Ruslar da tüm medya gücünü “Kazakistan’daki kaos Amerikan işi” fikrini yaymak için kullanıyor bu aralar.

Muhtemelen Kazakistan’da farklı klikler arası çıkan hesaplaşmayı hegemonyasını pekiştirmek için kullandı Ruslar, bu sırada daha iyi yaşam şartı arayan Kazak halkı arada kaynadı.

Tabii bunlar tahminden öteye gitmiyor. Ancak ABD’nin son yıllardaki dış politika başarısızlıkları alt alta konulduğunda nüfuz alanının çok dışında böyle bir şeye kalkışacağına pek ihtimal vermiyorum.

2024 hazırlığı

Bu kadar sorun birikmişken Biden-Harris ikilisinin 2024 hayalleri de tartışmaya açıldı. New York Times’da bir makale “Acaba Biden Cumhuriyetçi eskilerden biriyle nasıl olur?” diye Biden-Liz Cheney ikilisini önerdi . George W. Bush’un yardımcısı Dick Cheney’nin kızıdır kendisi.
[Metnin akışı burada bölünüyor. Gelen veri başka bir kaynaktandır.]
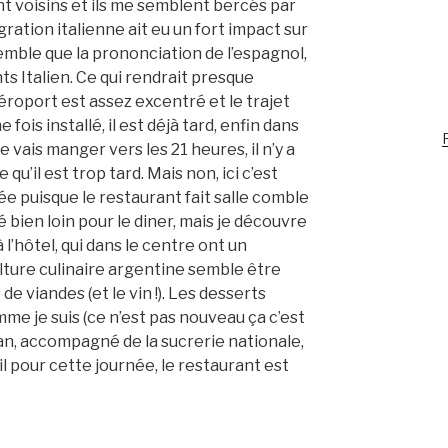
ant voisins et ils me semblent bercés par
gration italienne ait eu un fort impact sur
 semble que la prononciation de l’espagnol,
s Italien. Ce qui rendrait presque
éroport est assez excentré et le trajet
fois installé, il est déjà tard, enfin dans
R
vais manger vers les 21 heures, il n’y a
u’il est trop tard. Mais non, ici c’est
ée puisque le restaurant fait salle comble
é bien loin pour le diner, mais je découvre
l’hôtel, qui dans le centre ont un
ure culinaire argentine semble être
e viandes (et le vin !). Les desserts
e je suis (ce n’est pas nouveau ça c’est
Pan, accompagné de la sucrerie nationale,
il pour cette journée, le restaurant est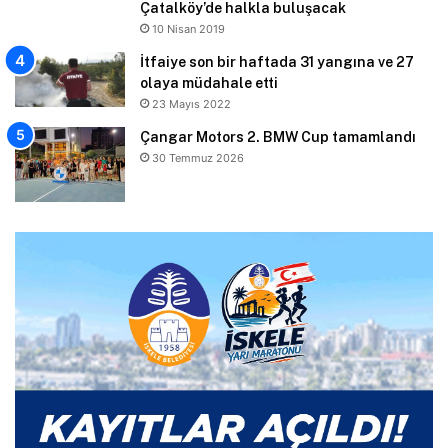
Çatalköy’de halkla buluşacak
10 Nisan 2019
İtfaiye son bir haftada 31 yangına ve 27
olaya müdahale etti
23 Mayıs 2022
Çangar Motors 2. BMW Cup tamamlandı
30 Temmuz 2026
Wall Street Journal ise “Acaba Hillary Clinton’ı bir daha mı denesek?” diyor. Bu arayışların başlaması Biden-Harris ikilisine olan inancı epey düşürdü. Tabii şunu söylemek lazım 2024’te hala en güçlü aday Kamala Harris. Clinton’ın yenilgisinden sonra bir şans daha vermek intihar olurdu. Biden’ın sağlığı ise bir dört yıl daha kaldırır mı bilmiyorum.

Geriye kalanlar Harris ve epey gerisinde kalmış 2020 başkan aday adaylarından Pete Buttigieg. Açıkçası mevcut popülerliklerine bakarak hiç biri Trump’a rakip olamazmış gibi duruyor. Trump’ın ise başı hala 6 Ocak meselesinden dertte.

Demokratlar çözümü Trump’ı yarış dışı bırakmakta arıyor ancak yasal olarak şu an için pek mümkün gözükmüyor bu. Bakalım Biden-Harris ikilisi kaybettikleri desteği toplayabilecekler mi? Haftaya başka bir yazıda görüşmek dileğiyle, iyi haftalar efendim.